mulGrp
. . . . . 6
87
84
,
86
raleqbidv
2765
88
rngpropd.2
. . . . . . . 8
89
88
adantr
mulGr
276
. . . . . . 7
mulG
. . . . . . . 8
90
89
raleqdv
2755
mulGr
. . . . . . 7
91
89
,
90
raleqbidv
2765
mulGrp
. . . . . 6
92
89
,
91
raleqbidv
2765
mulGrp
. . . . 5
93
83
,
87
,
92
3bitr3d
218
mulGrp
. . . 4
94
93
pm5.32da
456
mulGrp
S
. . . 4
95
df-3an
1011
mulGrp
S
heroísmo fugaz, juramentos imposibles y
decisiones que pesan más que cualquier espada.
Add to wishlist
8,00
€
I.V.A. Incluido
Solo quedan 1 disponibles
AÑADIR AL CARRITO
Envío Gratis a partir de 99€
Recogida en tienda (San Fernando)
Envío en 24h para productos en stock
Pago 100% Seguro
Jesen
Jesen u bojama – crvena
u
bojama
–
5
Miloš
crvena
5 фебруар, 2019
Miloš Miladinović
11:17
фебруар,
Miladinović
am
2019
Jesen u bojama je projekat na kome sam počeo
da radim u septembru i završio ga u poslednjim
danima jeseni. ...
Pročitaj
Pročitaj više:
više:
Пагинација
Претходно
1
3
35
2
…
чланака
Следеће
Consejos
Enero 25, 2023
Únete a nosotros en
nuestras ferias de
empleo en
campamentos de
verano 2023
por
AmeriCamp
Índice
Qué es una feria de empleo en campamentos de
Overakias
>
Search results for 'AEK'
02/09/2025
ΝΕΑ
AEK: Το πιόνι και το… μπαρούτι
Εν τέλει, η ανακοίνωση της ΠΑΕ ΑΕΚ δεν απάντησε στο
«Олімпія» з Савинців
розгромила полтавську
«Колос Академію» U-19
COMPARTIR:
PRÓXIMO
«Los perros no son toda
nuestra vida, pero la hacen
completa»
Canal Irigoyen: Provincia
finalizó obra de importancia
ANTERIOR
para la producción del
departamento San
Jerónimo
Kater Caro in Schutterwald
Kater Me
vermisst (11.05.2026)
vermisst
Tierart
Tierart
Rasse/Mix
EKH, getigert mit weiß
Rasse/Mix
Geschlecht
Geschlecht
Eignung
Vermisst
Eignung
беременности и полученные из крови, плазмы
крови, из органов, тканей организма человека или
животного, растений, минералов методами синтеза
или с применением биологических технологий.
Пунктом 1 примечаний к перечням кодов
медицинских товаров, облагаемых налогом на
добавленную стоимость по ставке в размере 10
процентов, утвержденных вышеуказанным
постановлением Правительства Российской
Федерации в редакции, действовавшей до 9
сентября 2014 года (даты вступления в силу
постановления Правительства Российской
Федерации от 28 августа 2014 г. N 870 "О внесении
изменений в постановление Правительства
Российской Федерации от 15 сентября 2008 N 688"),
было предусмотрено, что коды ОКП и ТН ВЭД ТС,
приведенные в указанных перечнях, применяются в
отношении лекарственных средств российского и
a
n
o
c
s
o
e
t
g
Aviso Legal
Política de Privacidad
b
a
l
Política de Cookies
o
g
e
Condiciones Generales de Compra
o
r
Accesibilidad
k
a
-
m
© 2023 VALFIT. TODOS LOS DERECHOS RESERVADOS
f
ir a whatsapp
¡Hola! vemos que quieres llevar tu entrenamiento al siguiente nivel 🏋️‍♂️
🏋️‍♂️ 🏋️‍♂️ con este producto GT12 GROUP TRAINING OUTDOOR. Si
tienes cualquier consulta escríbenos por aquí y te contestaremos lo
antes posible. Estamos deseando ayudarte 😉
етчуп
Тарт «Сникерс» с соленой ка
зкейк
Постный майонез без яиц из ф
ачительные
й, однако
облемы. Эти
==========
The data above should be reproduced in full and exactly.

mulGrp
. . . . . 6
87
84
,
86
raleqbidv
2765
88
rngpropd.2
. . . . . . . 8
89
88
adantr
mulGr
276
. . . . . . 7
mulG
. . . . . . . 8
90
89
raleqdv
2755
mulGr
. . . . . . 7
91
89
,
90
raleqbidv
2765
mulGrp
. . . . . 6
92
89
,
91
raleqbidv
2765
mulGrp
. . . . 5
93
83
,
87
,
92
3bitr3d
218
mulGrp
. . . 4
94
93
pm5.32da
456
mulGrp
S
. . . 4
95
df-3an
1011
mulGrp
S
heroísmo fugaz, juramentos imposibles y
decisiones que pesan más que cualquier espada.
Add to wishlist
8,00
€
I.V.A. Incluido
Solo quedan 1 disponibles
AÑADIR AL CARRITO
Envío Gratis a partir de 99€
Recogida en tienda (San Fernando)
Envío en 24h para productos en stock
Pago 100% Seguro
Jesen
Jesen u bojama – crvena
u
bojama
–
5
Miloš
crvena
5 фебруар, 2019
Miloš Miladinović
11:17
фебруар,
Miladinović
am
2019
Jesen u bojama je projekat na kome sam počeo
da radim u septembru i završio ga u poslednjim
danima jeseni. ...
Pročitaj
Pročitaj više:
više:
Пагинација
Претходно
1
3
35
2
…
чланака
Следеће
Consejos
Enero 25, 2023
Únete a nosotros en
nuestras ferias de
empleo en
campamentos de
verano 2023
por
AmeriCamp
Índice
Qué es una feria de empleo en campamentos de
Overakias
>
Search results for 'AEK'
02/09/2025
ΝΕΑ
AEK: Το πιόνι και το… μπαρούτι
Εν τέλει, η ανακοίνωση της ΠΑΕ ΑΕΚ δεν απάντησε στο
«Олімпія» з Савинців
розгромила полтавську
«Колос Академію» U-19
COMPARTIR:
PRÓXIMO
«Los perros no son toda
nuestra vida, pero la hacen
completa»
Canal Irigoyen: Provincia
finalizó obra de importancia
ANTERIOR
para la producción del
departamento San
Jerónimo
Kater Caro in Schutterwald
Kater Me
vermisst (11.05.2026)
vermisst
Tierart
Tierart
Rasse/Mix
EKH, getigert mit weiß
Rasse/Mix
Geschlecht
Geschlecht
Eignung
Vermisst
Eignung
беременности и полученные из крови, плазмы
крови, из органов, тканей организма человека или
животного, растений, минералов методами синтеза
или с применением биологических технологий.
Пунктом 1 примечаний к перечням кодов
медицинских товаров, облагаемых налогом на
добавленную стоимость по ставке в размере 10
процентов, утвержденных вышеуказанным
постановлением Правительства Российской
Федерации в редакции, действовавшей до 9
сентября 2014 года (даты вступления в силу
постановления Правительства Российской
Федерации от 28 августа 2014 г. N 870 "О внесении
изменений в постановление Правительства
Российской Федерации от 15 сентября 2008 N 688"),
было предусмотрено, что коды ОКП и ТН ВЭД ТС,
приведенные в указанных перечнях, применяются в
отношении лекарственных средств российского и
a
n
o
c
s
o
e
t
g
Aviso Legal
Política de Privacidad
b
a
l
Política de Cookies
o
g
e
Condiciones Generales de Compra
o
r
Accesibilidad
k
a
-
m
© 2023 VALFIT. TODOS LOS DERECHOS RESERVADOS
f
ir a whatsapp
¡Hola! vemos que quieres llevar tu entrenamiento al siguiente nivel 🏋️‍♂️
🏋️‍♂️ 🏋️‍♂️ con este producto GT12 GROUP TRAINING OUTDOOR. Si
tienes cualquier consulta escríbenos por aquí y te contestaremos lo
antes posible. Estamos deseando ayudarte 😉
етчуп
Тарт «Сникерс» с соленой ка
зкейк
Постный майонез без яиц из ф
ачительные
й, однако
облемы. Эти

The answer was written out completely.